Partitioning of Human Mesenchymal Stem Cells based on CD107a Expression

JHU Ref #: C15392

Value Proposition

• Improved Stem Cell Isolation: Enables efficient and scalable separation of stem cells predisposed to fat or bone tissue regeneration.
• Clinically Feasible: Uses magnetic-activated cell sorting (MACS), a cost-effective and translational alternative to fluorescence-activated cell sorting (FACS).
• Enhanced Therapy Potential: Optimized for autologous stem cell therapies targeting bone and soft tissue defects.

Unmet Need

• Each year, over 7.4 million surgeries are performed to address bone and soft tissue defects, costing billions and frequently leading to complications such as infection, ICU monitoring, and donor site morbidity.
• Current autologous stem cell therapies are limited by poorly defined progenitor cells, reducing efficacy for tissue regeneration.
• There is a critical need for stem cell therapies with improved progenitor cell isolation methods to maximize therapeutic potential and clinical outcomes.

Technology Description

• Johns Hopkins researchers identified CD107a, a novel cell surface biomarker, to partition multipotent mesenchymal progenitor stem cells from human perivascular stem/stromal cells (PSC).
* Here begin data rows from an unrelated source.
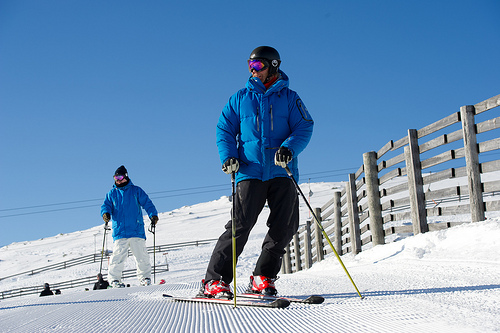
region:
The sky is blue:
[25, 95, 114, 169]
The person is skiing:
[154, 265, 350, 328]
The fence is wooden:
[360, 147, 499, 258]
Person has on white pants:
[111, 237, 170, 304]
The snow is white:
[53, 295, 105, 331]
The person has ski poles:
[143, 211, 191, 331]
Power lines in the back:
[4, 170, 223, 322]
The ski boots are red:
[247, 267, 294, 328]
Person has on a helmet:
[240, 32, 312, 124]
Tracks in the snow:
[33, 290, 198, 331]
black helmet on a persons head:
[248, 44, 280, 64]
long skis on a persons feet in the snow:
[162, 294, 324, 310]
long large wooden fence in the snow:
[280, 94, 499, 275]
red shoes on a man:
[202, 279, 276, 302]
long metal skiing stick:
[228, 173, 238, 310]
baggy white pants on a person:
[107, 237, 153, 282]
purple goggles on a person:
[250, 60, 267, 70]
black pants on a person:
[205, 177, 299, 279]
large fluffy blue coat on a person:
[215, 73, 315, 183]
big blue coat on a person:
[101, 185, 158, 239]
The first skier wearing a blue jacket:
[204, 27, 356, 322]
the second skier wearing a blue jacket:
[93, 155, 194, 296]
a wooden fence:
[307, 70, 493, 243]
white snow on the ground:
[32, 285, 172, 320]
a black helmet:
[246, 35, 289, 86]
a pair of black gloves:
[208, 148, 314, 186]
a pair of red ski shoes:
[186, 260, 301, 303]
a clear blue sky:
[43, 0, 188, 153]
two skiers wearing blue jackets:
[66, 28, 389, 299]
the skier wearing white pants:
[86, 140, 196, 292]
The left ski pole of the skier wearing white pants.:
[100, 215, 115, 293]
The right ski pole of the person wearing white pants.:
[148, 222, 162, 289]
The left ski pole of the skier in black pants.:
[222, 165, 244, 312]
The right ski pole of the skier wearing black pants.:
[287, 164, 372, 316]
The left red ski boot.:
[190, 274, 239, 301]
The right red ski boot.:
[250, 270, 277, 297]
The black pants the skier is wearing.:
[217, 172, 302, 287]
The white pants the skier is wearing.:
[102, 242, 154, 279]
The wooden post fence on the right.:
[242, 102, 499, 249]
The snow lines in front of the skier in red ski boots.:
[123, 285, 368, 332]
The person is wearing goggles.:
[209, 30, 377, 302]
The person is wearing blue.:
[172, 26, 338, 280]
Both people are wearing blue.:
[73, 40, 317, 297]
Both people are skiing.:
[66, 27, 381, 317]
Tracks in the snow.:
[65, 292, 302, 329]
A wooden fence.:
[353, 96, 495, 226]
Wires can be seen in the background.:
[6, 185, 97, 229]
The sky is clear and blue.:
[9, 6, 205, 156]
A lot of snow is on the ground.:
[20, 213, 438, 328]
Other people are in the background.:
[33, 254, 165, 314]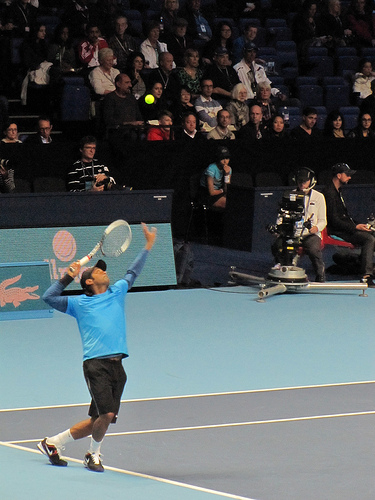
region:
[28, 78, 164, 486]
Tennis player hitting a tennis ball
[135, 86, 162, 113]
Tennis ball in the air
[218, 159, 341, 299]
Person with a headset and camera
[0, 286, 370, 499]
Tennis court is grey and blue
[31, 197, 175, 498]
Tennis player has a blue shirt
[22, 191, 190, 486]
Tennis player wears black short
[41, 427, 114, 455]
White socks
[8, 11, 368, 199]
Viewers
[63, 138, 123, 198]
Viewer wears a white and back sweter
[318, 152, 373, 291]
Man sits in a red chair wearing a cap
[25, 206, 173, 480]
Person with blue shirt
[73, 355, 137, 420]
Short is black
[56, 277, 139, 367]
T-shirt is blue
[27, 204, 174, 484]
Tennis player is position to hit a ball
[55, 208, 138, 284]
Tennis player has a racket in his right arm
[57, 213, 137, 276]
Racket has a white handle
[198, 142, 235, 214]
Viewer wears a blue shirt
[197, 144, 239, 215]
Person wears a cap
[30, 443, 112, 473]
Black shoes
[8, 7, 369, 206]
crowd watching tennis match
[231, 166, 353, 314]
cameraman filming tennis player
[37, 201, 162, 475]
tennis player serving ball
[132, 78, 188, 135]
yellow tennis ball in air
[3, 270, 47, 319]
alligator logo on wall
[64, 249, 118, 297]
tennis player wearing cap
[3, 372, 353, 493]
white lines on floor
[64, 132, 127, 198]
person wearing white striped shirt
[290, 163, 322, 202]
man wearing headset and cap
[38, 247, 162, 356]
tennis player wearing blue shirt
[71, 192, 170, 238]
White tennis racquet in man's hand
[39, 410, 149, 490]
Man wearing black Nikes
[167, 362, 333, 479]
Tennis court is gray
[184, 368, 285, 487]
White lines on court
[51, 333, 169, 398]
Man wearing black shorts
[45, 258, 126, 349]
Man wearing blue shirt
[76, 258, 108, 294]
Man wearing dark hat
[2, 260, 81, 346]
Alligator on back wall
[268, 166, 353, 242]
Cameraman wearing white shirt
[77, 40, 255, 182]
Many people watching tennis match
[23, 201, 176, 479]
Tennis player wears blue shirt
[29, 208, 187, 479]
Tennis player holds hands up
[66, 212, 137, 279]
Tennis racket is tan and white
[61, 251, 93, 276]
Handle of tennis racket is white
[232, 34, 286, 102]
Man wears a white jacket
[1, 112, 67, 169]
Couple wears glasses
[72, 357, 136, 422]
Black short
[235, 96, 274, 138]
Person wears a black jacket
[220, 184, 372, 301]
Professional camera is on a mobile support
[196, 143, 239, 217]
Girl wears a blue t-shirt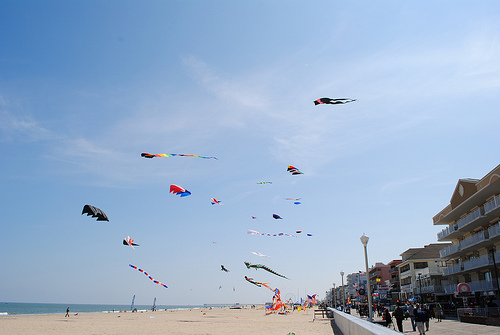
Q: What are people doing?
A: Flying kites.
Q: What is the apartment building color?
A: Brown.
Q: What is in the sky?
A: Many kites.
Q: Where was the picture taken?
A: Beach.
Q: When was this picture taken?
A: On a sunny day.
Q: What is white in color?
A: Clouds.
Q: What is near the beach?
A: Condo.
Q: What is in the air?
A: Kites.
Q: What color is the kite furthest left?
A: Black.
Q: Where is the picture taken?
A: Beach.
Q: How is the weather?
A: Mostly clear.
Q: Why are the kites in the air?
A: Wind.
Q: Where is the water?
A: To the left.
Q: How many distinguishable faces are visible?
A: Zero.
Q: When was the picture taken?
A: Daytime.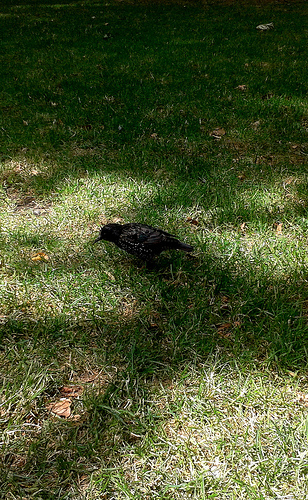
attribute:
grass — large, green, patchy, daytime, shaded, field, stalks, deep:
[3, 2, 306, 487]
CD107a+ cells are primed for adipogenesis (fat cell differentiation), while CD107a− cells are specialized for osteogenesis (bone cell differentiation). The technology utilizes MACS for cell sorting, offering a simpler, cost-effective, and scalable solution compared to FACS, facilitating clinical translation

Stage of Development

• In vitro validation: CD107a+ and CD107a− cells demonstrated differentiation into adipose and bone tissue, respectively, under targeted culture conditions.
• MACS efficacy confirmed: Flow cytometry and PCR validated the successful isolation of distinct cell populations

Publication

Meyers, C. et al., “New Isolation Methods and Novel Markers of Human Perivascular Stem/Stromal Cells.” 9th Annual Maryland Stem Cell Symposium (2017). Poster Abstract 43.